Türkiye Ekonomisi içinde bulunduğumuz dönemde önemli tartışmaların içinden geçiyor. Küresel virüs salgınının dünya ve Türkiye ekonomisi üzerindeki etkilerini bertaraf etmek üzere, reel sektörü ayakta tutmak adına süregelen destek paketlerinin konuşulduğu ortamda, bir yandan da tuhaf değerlendirmelere şahit oluyoruz. Uluslararası Para Fonu'nun (IMF) Türkiye'nin hem sıkı para ve maliye politikasına geçerek doğru yaptığını, bu duruşu devam ettirmesi gerektiğini söyleyip, bir taraftan da 2021 için yüzde 6'lık bir büyüme hedefi açıklaması. IMF ekonomistlerinin iki etik dışı hareket yaptıkları görülüyor.
Bu köşe yazısını aşağıdaki linke tıklayarak sesli bir şekilde dinleyebilirsiniz
Birinci etik dışı hareket, Türk Ekonomi Yönetimi'nin sıkı para ve maliye politikası tedbirlerini alkışladığını belirtip, aynı anda, başta ABD ve AB, dünyanın önde gelen ülkelerine genişletici para ve daha da önemlisi maliye politikası tedbirlerine devam etmelerini önermesi. Türkiye'den başka hiç bir ülkenin 'Kovid-19'la mücadele ederken cari açığına, bütçe açığına, kamu borcuna laf yok. Ama, konu Türkiye ise var. Bu etik açıdan olacak iş değil. İkinci etik dışı hareket ise, her defasında Türkiye Ekonomisi için yaptıkları muhafazakar ve olumsuz büyüme tahminlerini her defasında geçmeyi başaran Türkiye'yi adeta zor durumda bırakmak için yüzde 6 gibi iddialı bir büyüme ortaya koymaları.
Hem 'sıkı para ve maliye politikasına devam' diyeceksin; bunun Türkiye Ekonomisi için 2021'de yüzde 3,5-4 büyüme anlamına geldiğini bal gibi bileceksin; hem de yüzde 6 büyüme hedefi diyeceksin. IMF ekonomistleri her halde aklımızla dalga geçiyorlar. Türkiye için IMF'in alkışladığı ölçüde sıkı para ve maliye politikası, Türkiye Ekonomisi'nin bu derece soğutulması, ülkemizdeki on binlerce KOBİ'nin işini daha da zora sokmamız anlamına gelir; Cumhurbaşkanı Erdoğan'ın talimatlarıyla esnafımızı ve reel sektörümüzü desteklemek amacıyla bir biri ardına açılan destek paketlerinin etkisini adeta baltalamak anlamına gelir.

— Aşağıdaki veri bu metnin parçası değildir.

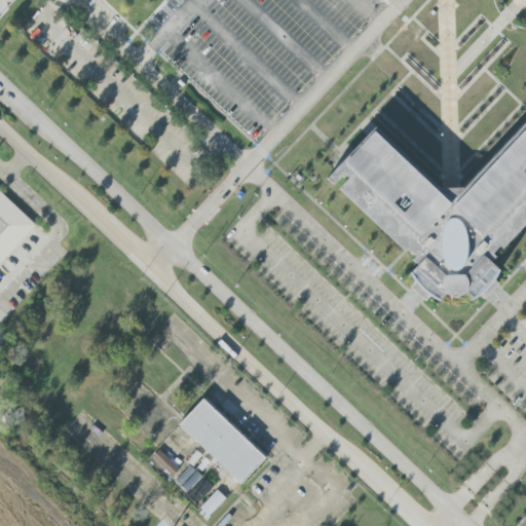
[(374,128),(449,199),(525,121),(525,224),(502,250),(505,253),(494,264),(508,276),(482,304),(468,292),(461,300),(455,295),(445,306),(411,273),(421,263),(329,175),(374,128)]
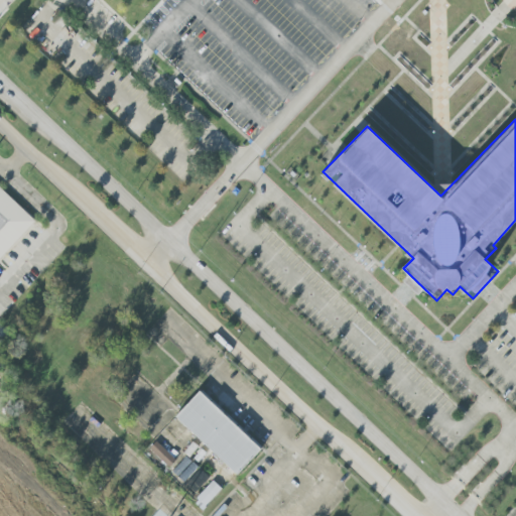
[(0,258),(35,221),(0,188),(0,258)]
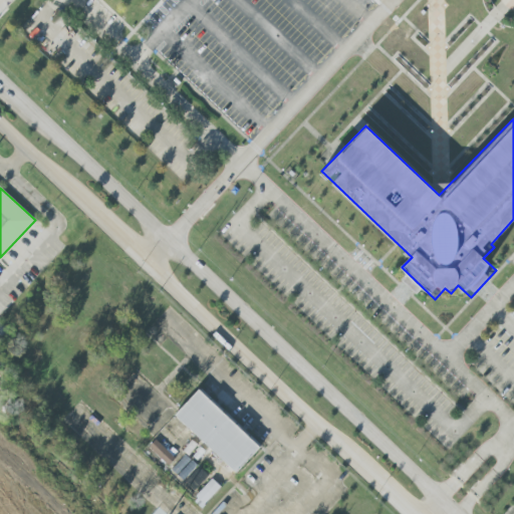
[(259,448),(198,391),(174,416),(235,474),(259,448)]
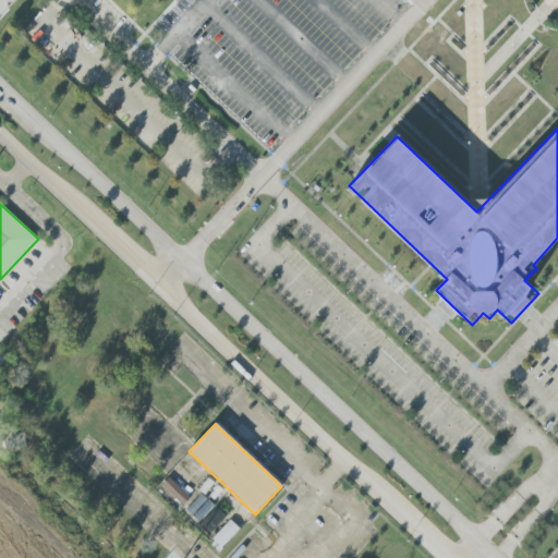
[(190,496),(167,478),(160,487),(183,505),(190,496)]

Gelelim, 'fiyat istikrarı temel önceliktir' meselesine. Burada kast edilen eğer faizlerin daha da arttırılması ise, küresel virüs salgınında son 1 yılda başarılanları, faizleri arttırmayı sürdürerek, üretimi, istihdamı, ihracatı kendi elimizle baltalamış oluruz. Reel sektörü temsil eden sivil toplum kuruluşlarının, maliyet enflasyonu bu kadar baskın iken, 'fiyat istikrarı temel önceliktir' demeleri ise, yüksek faiz ve daraltılmış para arzı ile piyasayı iyice soğutmak ve esasen 'kur istikrarı' talep etmek anlamına gelir ve faiz arbitrajcılarının değirmenine kendi ellerimizle su taşımaktır.
Türkiye'yi bu şekilde rekabetçi kurdan uzaklaştırmak ise ihracatı vurur, ithalatı yine cazip hale getirir. Kur istikrarı elbette önemlidir. Ancak, kur istikrarı TL'nin aşırı değerlenmesi olarak algılanmamalıdır. Türkiye rekabetçi kurdan uzaklaşmamıza sebep olan bir para politikası uygular ise, sonucu ihracatta yavaşlama ve faiz arbitrajcılarına ekstra kar anlamına gelecektir.